I was wrong. At first I didn’t believe the WINZ worker when she said there would be no more than $40-something a week available to me. I told her to go make sure. But no, I qualified for no other financial supports. I couldn’t qualify for an unemployment benefit because I wasn’t actively looking for work, and I lived with my husband so I wasn’t a single mum. We were reduced to living off my husband’s income, and what little I could bring in from working one evening a week as a tutor. We earned such a little amount between us that we did get a yearly lump-sum payment under the Working For Families scheme, but there were no actual benefits directed at parents who had had to quit their job to become full-time carers for their disabled child. How is it that what I was doing, was worth nothing?
I tried not to get too bitter about it, and we got on with life.
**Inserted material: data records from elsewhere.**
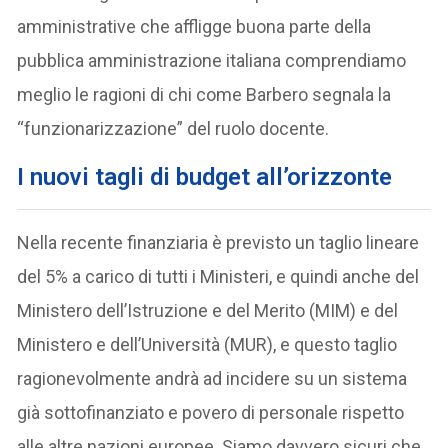
amministrative che affligge buona parte della
pubblica amministrazione italiana comprendiamo
meglio le ragioni di chi come Barbero segnala la
“funzionarizzazione” del ruolo docente.
I nuovi tagli di budget all’orizzonte
Nella recente finanziaria è previsto un taglio lineare
del 5% a carico di tutti i Ministeri, e quindi anche del
Ministero dell’Istruzione e del Merito (MIM) e del
Ministero e dell’Università (MUR), e questo taglio
ragionevolmente andrà ad incidere su un sistema
già sottofinanziato e povero di personale rispetto
alle altre nazioni europee. Siamo davvero sicuri che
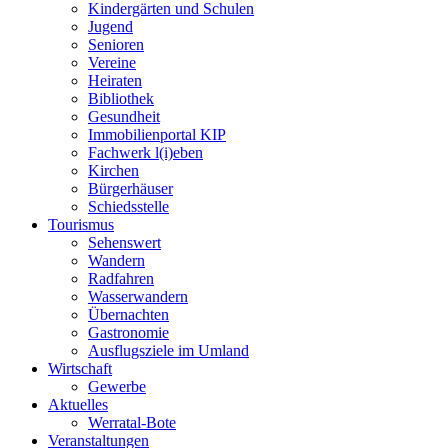
Kindergärten und Schulen
Jugend
Senioren
Vereine
Heiraten
Bibliothek
Gesundheit
Immobilienportal KIP
Fachwerk l(i)eben
Kirchen
Bürgerhäuser
Schiedsstelle
Tourismus
Sehenswert
Wandern
Radfahren
Wasserwandern
Übernachten
Gastronomie
Ausflugsziele im Umland
Wirtschaft
Gewerbe
Aktuelles
Werratal-Bote
Veranstaltungen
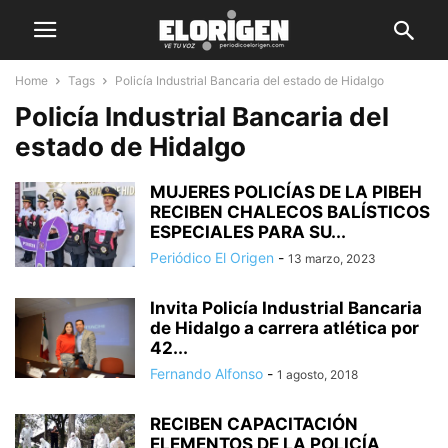
Home
Tags
Policía Industrial Bancaria del estado de Hidalgo
Policía Industrial Bancaria del
estado de Hidalgo
MUJERES POLICÍAS DE LA PIBEH
RECIBEN CHALECOS BALÍSTICOS
ESPECIALES PARA SU...
Periódico El Origen
-
13 marzo, 2023
Invita Policía Industrial Bancaria
de Hidalgo a carrera atlética por
42...
Fernando Alfonso
-
1 agosto, 2018
RECIBEN CAPACITACIÓN
ELEMENTOS DE LA POLICÍA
We lived in a cold mouldy home for years with our son, unable to afford anything better. My health suffered badly over the years, both physically and mentally. I was isolated, under-supported, and not getting enough money to live well or to do the best by my son, but I did the very best that I could.
But not everyone accepted that this was fair in our society. At the time, I was unaware of the families going to court, fighting to get the Government to pay them for the care of their disabled children: A Government that would pay total strangers to do the work, but refused to pay family members to do the exact same work for the same people, even when the family members were the best or only suitable carer available.
One of those fighters is Margaret Spencer, an elderly woman who is the full-time carer of her 44 year-old son Paul who has Down syndrome. Her case is still going through the courts, but the possible outcome for her seeking financial recognition or her work and those in similar positions, has been hampered by the current Government with their recent legislation (I won’t recap all the details of that legislation, you can learn more about it from my previous post). The reason I find myself writing about this topic again, and felt I had to share my own story above, was because of this particular quote from someone who works for the Ministry of Health, in relation to Margaret’s case. The quote was in an internal email, clearly not intended for public eyes, but shared in the court via Margaret’s lawyer:
Here’s the position that us carers are in then: We either quietly work without financial recognition or assistance, or we dare to speak up about it and share our stories whereby we are labelled “martyrs” in a derogatory and condescending manner. The very people who are meant to be helping us to help our children, apparently think that we should shut up and sit down and not fight for our rights (and this is a matter of legal rights – not a matter of simply asking for a hand-out – as made clear in the earlier court cases in regards to discrimination).
This is to say nothing of the reference to Paul as a “tatty teddy bear.” Would we be OK with other adults being referred to as inanimate, worn-out property of another human being? Why was it considered OK to do this to a disabled adult?
Whatever you may think of the case and the money at issue, be very clear on this: What parents of disabled children do, is more valuable to this society and to their children, than the huge number of other situations our government thinks worthy of regular sizable allowances. If you don’t think we deserve a living wage, then be very clear about the consequences for these families; you are only shifting the financial and health burden further down the line, and making it a lot worse for all involved. Also then have enough integrity to say that neither should a huge number of other situations (many of which are actually voluntary situations) receive financial support from the Government. The way things currently stand, is indefensible, and the heartless quote from that Ministry of Health worker helps me see that the problem is not just one of money: it is one of attitudes.
We deserve respect. We deserve recognition. Asking for these things does not mean we see ourselves or want others to see us as martyrs, we just want people to understand the huge value and worth of what we do every single day, into our elderly years when everyone else’s children are off starting their own families, and most elderly are cared for by their children instead of still being the primary carer of those children. We shouldn’t have to argue this before courts, it should be obvious.
My own family is becoming less impacted by my son’s autism as the years go by, so years from now I hope to be in a situation that will allow me the time and money to be able to help people like Margaret fight these injustices. For now, all I can offer her and others in her situation, is my understanding and support, which is more than she appears to have received from those best positioned to make her and her son’s life better. So thank you Margaret, you speak for thousands of others, and the country is listening.